### WHAT TO DO
Please repeat, exactly and without pictures, the lines of the entries below that run from the one containing "#### 연결 종료 조건과 타이밍" through the one containing "3. 다양한 HTTP 클라이언트로 연속 요청 시 PID 재사용 패턴 분석".

--- MATERIAL FOR THIS TASK Enclosed Below ---

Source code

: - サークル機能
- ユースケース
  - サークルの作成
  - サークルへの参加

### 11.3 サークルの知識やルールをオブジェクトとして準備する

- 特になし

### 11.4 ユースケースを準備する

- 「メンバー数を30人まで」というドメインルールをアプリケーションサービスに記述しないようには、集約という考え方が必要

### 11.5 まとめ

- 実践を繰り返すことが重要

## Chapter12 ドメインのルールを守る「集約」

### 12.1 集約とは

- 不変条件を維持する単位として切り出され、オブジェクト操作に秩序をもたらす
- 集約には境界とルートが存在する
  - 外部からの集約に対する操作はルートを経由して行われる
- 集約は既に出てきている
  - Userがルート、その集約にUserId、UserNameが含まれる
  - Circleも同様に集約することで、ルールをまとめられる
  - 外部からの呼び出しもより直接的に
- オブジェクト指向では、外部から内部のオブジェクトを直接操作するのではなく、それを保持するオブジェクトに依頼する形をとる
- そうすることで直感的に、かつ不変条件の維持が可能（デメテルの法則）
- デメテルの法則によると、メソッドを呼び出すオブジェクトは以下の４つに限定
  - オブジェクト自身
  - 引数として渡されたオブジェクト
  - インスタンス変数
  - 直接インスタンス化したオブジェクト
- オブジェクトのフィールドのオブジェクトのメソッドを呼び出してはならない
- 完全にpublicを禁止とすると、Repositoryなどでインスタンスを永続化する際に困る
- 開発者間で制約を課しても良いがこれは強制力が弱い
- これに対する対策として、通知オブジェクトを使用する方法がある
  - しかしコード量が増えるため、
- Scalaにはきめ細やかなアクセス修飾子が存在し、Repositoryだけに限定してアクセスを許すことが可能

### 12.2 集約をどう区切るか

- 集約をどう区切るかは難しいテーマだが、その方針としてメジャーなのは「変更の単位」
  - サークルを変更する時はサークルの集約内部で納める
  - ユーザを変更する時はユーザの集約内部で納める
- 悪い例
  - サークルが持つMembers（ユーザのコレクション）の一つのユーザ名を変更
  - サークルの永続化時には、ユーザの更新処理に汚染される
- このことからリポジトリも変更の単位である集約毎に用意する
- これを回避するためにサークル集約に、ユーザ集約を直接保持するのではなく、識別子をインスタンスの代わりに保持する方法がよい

--- End of Enclosed MATERIAL FOR THIS TASK ---
--- MATERIAL FOR THIS TASK Enclosed Below ---

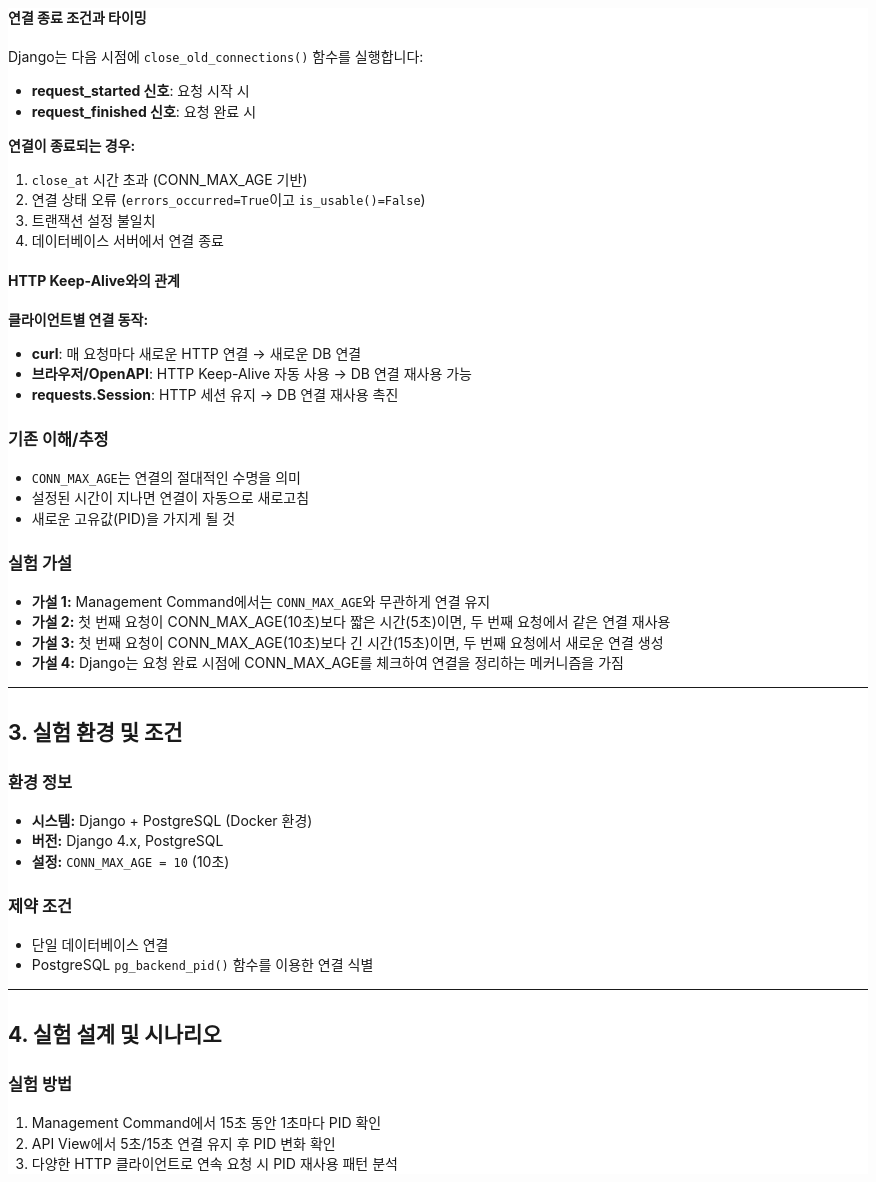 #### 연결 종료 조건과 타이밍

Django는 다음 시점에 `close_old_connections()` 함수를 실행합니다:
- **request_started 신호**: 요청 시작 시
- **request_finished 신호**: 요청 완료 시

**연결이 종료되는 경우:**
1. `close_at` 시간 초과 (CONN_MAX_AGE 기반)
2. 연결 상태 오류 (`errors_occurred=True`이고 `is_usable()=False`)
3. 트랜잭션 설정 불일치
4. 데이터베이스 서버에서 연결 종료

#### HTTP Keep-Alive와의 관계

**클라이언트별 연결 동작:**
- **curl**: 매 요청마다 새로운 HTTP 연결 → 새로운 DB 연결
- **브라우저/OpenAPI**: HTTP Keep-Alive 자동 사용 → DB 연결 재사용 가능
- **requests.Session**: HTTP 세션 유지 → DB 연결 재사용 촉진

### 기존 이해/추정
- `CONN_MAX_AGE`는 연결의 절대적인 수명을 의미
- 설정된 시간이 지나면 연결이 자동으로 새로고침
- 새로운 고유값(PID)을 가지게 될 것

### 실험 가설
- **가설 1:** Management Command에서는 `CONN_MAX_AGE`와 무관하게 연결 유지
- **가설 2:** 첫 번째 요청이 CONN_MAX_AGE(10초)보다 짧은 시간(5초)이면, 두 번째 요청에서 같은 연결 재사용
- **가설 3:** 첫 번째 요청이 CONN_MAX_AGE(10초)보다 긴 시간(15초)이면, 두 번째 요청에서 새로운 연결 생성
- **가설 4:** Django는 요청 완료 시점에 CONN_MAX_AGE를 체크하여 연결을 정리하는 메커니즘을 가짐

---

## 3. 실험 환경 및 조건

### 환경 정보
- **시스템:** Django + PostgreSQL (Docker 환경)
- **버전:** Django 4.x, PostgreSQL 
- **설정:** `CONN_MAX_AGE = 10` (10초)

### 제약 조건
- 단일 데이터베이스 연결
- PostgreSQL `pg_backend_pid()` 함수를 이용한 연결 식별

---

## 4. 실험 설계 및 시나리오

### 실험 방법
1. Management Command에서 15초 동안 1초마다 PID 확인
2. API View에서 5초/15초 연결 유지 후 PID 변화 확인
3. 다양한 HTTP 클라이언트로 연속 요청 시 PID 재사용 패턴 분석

--- End of Enclosed MATERIAL FOR THIS TASK ---

### ANSWER FOR THE TASK
 #### 연결 종료 조건과 타이밍

Django는 다음 시점에 `close_old_connections()` 함수를 실행합니다:
- **request_started 신호**: 요청 시작 시
- **request_finished 신호**: 요청 완료 시

**연결이 종료되는 경우:**
1. `close_at` 시간 초과 (CONN_MAX_AGE 기반)
2. 연결 상태 오류 (`errors_occurred=True`이고 `is_usable()=False`)
3. 트랜잭션 설정 불일치
4. 데이터베이스 서버에서 연결 종료

#### HTTP Keep-Alive와의 관계

**클라이언트별 연결 동작:**
- **curl**: 매 요청마다 새로운 HTTP 연결 → 새로운 DB 연결
- **브라우저/OpenAPI**: HTTP Keep-Alive 자동 사용 → DB 연결 재사용 가능
- **requests.Session**: HTTP 세션 유지 → DB 연결 재사용 촉진

### 기존 이해/추정
- `CONN_MAX_AGE`는 연결의 절대적인 수명을 의미
- 설정된 시간이 지나면 연결이 자동으로 새로고침
- 새로운 고유값(PID)을 가지게 될 것

### 실험 가설
- **가설 1:** Management Command에서는 `CONN_MAX_AGE`와 무관하게 연결 유지
- **가설 2:** 첫 번째 요청이 CONN_MAX_AGE(10초)보다 짧은 시간(5초)이면, 두 번째 요청에서 같은 연결 재사용
- **가설 3:** 첫 번째 요청이 CONN_MAX_AGE(10초)보다 긴 시간(15초)이면, 두 번째 요청에서 새로운 연결 생성
- **가설 4:** Django는 요청 완료 시점에 CONN_MAX_AGE를 체크하여 연결을 정리하는 메커니즘을 가짐

---

## 3. 실험 환경 및 조건

### 환경 정보
- **시스템:** Django + PostgreSQL (Docker 환경)
- **버전:** Django 4.x, PostgreSQL 
- **설정:** `CONN_MAX_AGE = 10` (10초)

### 제약 조건
- 단일 데이터베이스 연결
- PostgreSQL `pg_backend_pid()` 함수를 이용한 연결 식별

---

## 4. 실험 설계 및 시나리오

### 실험 방법
1. Management Command에서 15초 동안 1초마다 PID 확인
2. API View에서 5초/15초 연결 유지 후 PID 변화 확인
3. 다양한 HTTP 클라이언트로 연속 요청 시 PID 재사용 패턴 분석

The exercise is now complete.